But the pain I feel today is mostly physical. My back is angry with me. It had nothing to do with the wedding, but still had something to do with food and overconsumption. In this case it was the overconsumption of library books. There was a book about dumplings, the Chez Panisse Vegetables book, and one giant book on sauces. Anyhow, I was carrying them and placing them awkwardly in a sack, and Blamo!

I’ve got a week to heal before my mega plane trip. And it’s hard to sit, lay down, or stand up. That makes it hard to write. So today, I’m going to do something rather unusual. Instead of hoping you read my thoughts on food, I’m hoping to turn you on to another writer.

After all, she’s doing what I’ve wanted to do for years, but have never found the time.

First, let me point you to a minor yet important adjustment to my blog. Please divert your attention to the sidebar on the right. There I keep my blogroll, and granted, it’s rather long. And truth be told, I haven’t weeded it in a long time. So it’s possible you may not have seen the section of farm blogs and websites I added a few months ago.

Anyhow, I’ve elevated it on the page. And at the very top is a link to Tessa Edick’s columns for the Register-Star. The feature is called Meet Your Farmer.

I’ve mentioned meeting Tessa recently. She spoke at the Albany Institute’s Hudson Hop Festival, and I was amazed that I hadn’t heard of the work she has been doing to promote local farms.

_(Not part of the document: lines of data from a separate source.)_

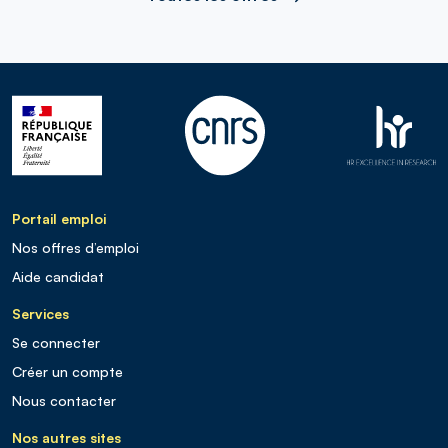
Portail emploi
Nos offres d’emploi
Aide candidat
Services
Se connecter
Créer un compte
Nous contacter
Nos autres sites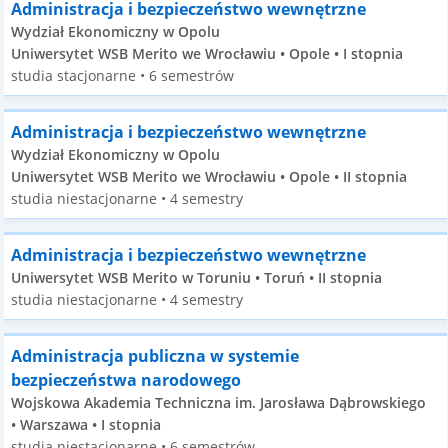
Administracja i bezpieczeństwo wewnętrzne
Wydział Ekonomiczny w Opolu
Uniwersytet WSB Merito we Wrocławiu • Opole • I stopnia
studia stacjonarne • 6 semestrów
Administracja i bezpieczeństwo wewnętrzne
Wydział Ekonomiczny w Opolu
Uniwersytet WSB Merito we Wrocławiu • Opole • II stopnia
studia niestacjonarne • 4 semestry
Administracja i bezpieczeństwo wewnętrzne
Uniwersytet WSB Merito w Toruniu • Toruń • II stopnia
studia niestacjonarne • 4 semestry
Administracja publiczna w systemie
bezpieczeństwa narodowego
Wojskowa Akademia Techniczna im. Jarosława Dąbrowskiego
• Warszawa • I stopnia
studia niestacjonarne • 6 semestrów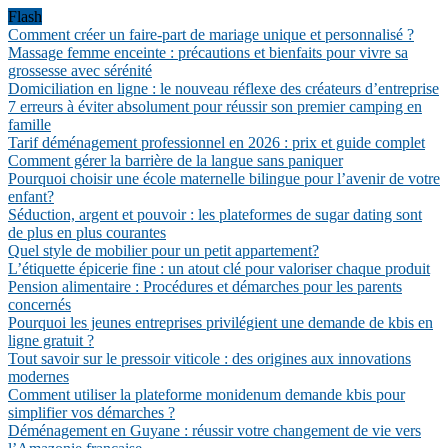
Flash
Comment créer un faire-part de mariage unique et personnalisé ?
Massage femme enceinte : précautions et bienfaits pour vivre sa
grossesse avec sérénité
Domiciliation en ligne : le nouveau réflexe des créateurs d’entreprise
7 erreurs à éviter absolument pour réussir son premier camping en
famille
Tarif déménagement professionnel en 2026 : prix et guide complet
Comment gérer la barrière de la langue sans paniquer
Pourquoi choisir une école maternelle bilingue pour l’avenir de votre
enfant?
Séduction, argent et pouvoir : les plateformes de sugar dating sont
de plus en plus courantes
Quel style de mobilier pour un petit appartement?
L’étiquette épicerie fine : un atout clé pour valoriser chaque produit
Pension alimentaire : Procédures et démarches pour les parents
concernés
Pourquoi les jeunes entreprises privilégient une demande de kbis en
ligne gratuit ?
Tout savoir sur le pressoir viticole : des origines aux innovations
modernes
Comment utiliser la plateforme monidenum demande kbis pour
simplifier vos démarches ?
Déménagement en Guyane : réussir votre changement de vie vers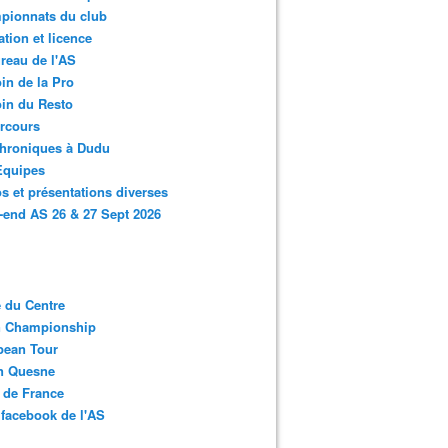
pionnats du club
ation et licence
reau de l'AS
in de la Pro
in du Resto
rcours
chroniques à Dudu
Equipes
s et présentations diverses
end AS 26 & 27 Sept 2026
 du Centre
n Championship
pean Tour
en Quesne
 de France
facebook de l'AS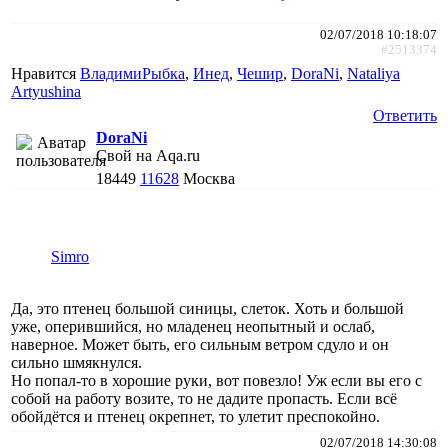
02/07/2018 10:18:07
#2513374
Нравится
ВладимиРыбка
,
Инед
,
Чешир
,
DoraNi
,
Nataliya
Artyushina
Ответить
DoraNi
Свой на Aqa.ru
18449
11628
Москва
Simro
Да, это птенец большой синицы, слеток. Хоть и большой
уже, оперившийся, но младенец неопытный и ослаб,
наверное. Может быть, его сильным ветром сдуло и он
сильно шмякнулся.
Но попал-то в хорошие руки, вот повезло! Уж если вы его с
собой на работу возите, то не дадите пропасть. Если всё
обойдётся и птенец окрепнет, то улетит преспокойно.
02/07/2018 14:30:08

Years ago, I had dreamed of spending the summer trying to visit some of the farms that surround the region and get their stories. Well, Tessa has been doing this. And she would like for the farmers names to be as famous as the celebrity chefs who promote farm-to-table eating or the movie stars who advocate for more sustainable diets.

Read her stuff. Do it. Here’s where you go to find it. And then pass it along.

Because the more I think about it, the reason I had not heard of Tessa and her work makes a lot of sense. There aren’t a lot of people talking about these things in the Capital Region. Our local farms are more loved by those in and around New York City than by our own community.

I’ll be talking more about that last part later. Or at least it’s on my long list of things to do. Right now, I’ve got to do some stretches. So read Tessa. Find an article you love about a farm or farmer that sounds amazing. And then share it.